- Requirement A:
In the post below about the Golden Westfalia, how many cars does the writer say they have gone through?
- Requirement B:
Pick up the post below about the Golden Westfalia after its last sentence and keep writing it.

- Text for analysis:
- Opening Delimiter -
Monday, November 16, 2009

The Golden Westfalia

My father had a soft spot for old cars.

Ok, what he really had was a lack of ability to let himself buy a new car. Moreover a functional car. One that wasn't seemingly held together with duct tape and solder and that didn't cause him to continuously curse and get louder and louder in that way that only a stoutly little Italian man could.

They weren't really old like those precious antiques people collected. They were cast offs. The unwanted really. More like those cars that were invented and then when the makers realized they were crap and they were on the brink of death, close to driving their last fuel-guzzled road, my father somehow found them.

In dark alley's in random places. In people's side yards, unwanted and lonely, he found them. Like the Pied Piper of the Vehicularly Deceased, he found them. The old and the rusted. The dented and odd colored. He would use them, abuse them and then I would inherit them.

It was a strange thing really. The evil vortex in my driveway that killed these cars. It was likely a mercy killing in a way. Those poor unfortunately souls, put out of their misery by simply coming into contact with me.

Which of course became instantly my fault. Naturally.

It wasn't the fact that these beauties were left abandoned far before my father found them. Or that they likely required hundreds if not thousands of dollars in work before that, no of course that couldn't be it. It couldn't be that my father usually cavorted around in them as work vehicles, traipsing from jobsite to jobsite, parking in the unpaved and nail-covered places a contractor generally frequented.

It couldn't have been the sawdust covered pieces of wood and tools, or the extra few 100 pounds or so they wrought. No.

It was naturally all my fault. I had the Golden Touch you see. But alas, it wasn't me, it was that Evil Vortex.

And yet, of all the 13 cars (yes I am on Lucky 13 folks) I have gone through, the one I did not inherit was his last. That convertible van. That Volkswagen machine that wasn't just a car, oh no. THIS, this was also a camper. Dirty and scarred. It came fully equipped with curtains and pull out bed. With stove and mini-fridge. A pop-up top for comfort. A contractors dream.
- Closing Delimiter -
Dataset entries
- Opening Delimiter -
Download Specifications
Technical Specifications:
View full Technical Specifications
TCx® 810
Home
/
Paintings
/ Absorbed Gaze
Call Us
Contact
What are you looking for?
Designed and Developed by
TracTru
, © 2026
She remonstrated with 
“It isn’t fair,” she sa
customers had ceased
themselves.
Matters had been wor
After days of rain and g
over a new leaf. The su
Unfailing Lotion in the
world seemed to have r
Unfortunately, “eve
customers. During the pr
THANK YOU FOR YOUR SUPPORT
- Closing Delimiter -
- Opening Delimiter -
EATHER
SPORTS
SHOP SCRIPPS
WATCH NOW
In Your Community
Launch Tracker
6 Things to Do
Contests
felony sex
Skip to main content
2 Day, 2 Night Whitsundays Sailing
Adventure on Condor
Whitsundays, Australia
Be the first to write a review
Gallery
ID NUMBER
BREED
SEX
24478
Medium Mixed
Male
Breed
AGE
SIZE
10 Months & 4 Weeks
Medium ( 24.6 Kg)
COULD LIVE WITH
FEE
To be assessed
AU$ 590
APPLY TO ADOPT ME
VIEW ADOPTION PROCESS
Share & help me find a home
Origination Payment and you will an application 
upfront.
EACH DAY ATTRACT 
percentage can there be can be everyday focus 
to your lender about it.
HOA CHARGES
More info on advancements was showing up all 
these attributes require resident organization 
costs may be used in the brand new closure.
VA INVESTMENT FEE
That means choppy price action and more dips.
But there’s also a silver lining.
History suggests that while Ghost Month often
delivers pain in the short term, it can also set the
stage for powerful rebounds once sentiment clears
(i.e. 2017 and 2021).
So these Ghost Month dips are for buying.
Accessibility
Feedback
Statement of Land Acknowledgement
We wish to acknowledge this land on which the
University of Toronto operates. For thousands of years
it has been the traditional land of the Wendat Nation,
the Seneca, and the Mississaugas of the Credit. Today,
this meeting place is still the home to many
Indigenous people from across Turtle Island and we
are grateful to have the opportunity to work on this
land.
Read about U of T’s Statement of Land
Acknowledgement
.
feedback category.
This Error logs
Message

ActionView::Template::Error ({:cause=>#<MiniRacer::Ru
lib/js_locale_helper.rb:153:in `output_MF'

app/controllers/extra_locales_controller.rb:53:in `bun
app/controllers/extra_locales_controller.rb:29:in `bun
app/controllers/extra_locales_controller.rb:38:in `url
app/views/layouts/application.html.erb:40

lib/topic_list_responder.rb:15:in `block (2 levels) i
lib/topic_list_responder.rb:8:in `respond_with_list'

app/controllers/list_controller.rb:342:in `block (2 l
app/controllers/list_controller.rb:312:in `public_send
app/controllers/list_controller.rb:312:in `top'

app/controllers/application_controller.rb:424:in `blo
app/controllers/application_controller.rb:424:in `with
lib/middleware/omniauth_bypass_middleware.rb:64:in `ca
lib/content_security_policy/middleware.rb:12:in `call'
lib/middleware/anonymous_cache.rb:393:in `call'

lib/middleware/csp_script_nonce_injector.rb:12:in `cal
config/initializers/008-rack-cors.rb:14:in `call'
- Closing Delimiter -
- Task output A:
13 cars.

- Task output B:
And for the past week, this car, this multi-faceted driving machine has haunted me. As I commuted to work I have seen not one of these Bad Larry's no, but 3. This boxy mind-boggler etched with Westfalia has been following me. This gold machine, a time machine straight out of 1985 has been bringing me memories of my father for the past week.

Memories of him attempting to put Dylan's infant car seat in the back bench, what seemed like miles from the driver's seat in the back to take him places. Images in my head of my child flying through mid-air in the back of a camper, and cajoling my father for ever buying such an impractical car.

So now, as I sit every morning in my bumper to bumper commuter traffic, as I stop and go with oncoming cars merging from on-ramps and painstakingly make my way to work in the morning, I now find myself on the lookout. I look for that one vehicle that rises up a little higher than the others, that looks a little boxier than those newer and sleeker streamlined hybrid cars. I look for that memory on wheels, and maybe, just maybe I hope to catch a glimpse of short little Italian man with glasses and a mustache, with a stain on his belly from his morning coffee (milk,no sugar) dripping down between his fashionable combination of T-shirt, belt and suspenders.

So thank you aimless strangers, thank you for giving me my dad, if only for a moment, and if only in memory, in traffic on my morning commute. You may have bad taste in cars, but you've given me something I've needed for a long, long time. A piece of my dad, and of course;

The Golden Westfalia.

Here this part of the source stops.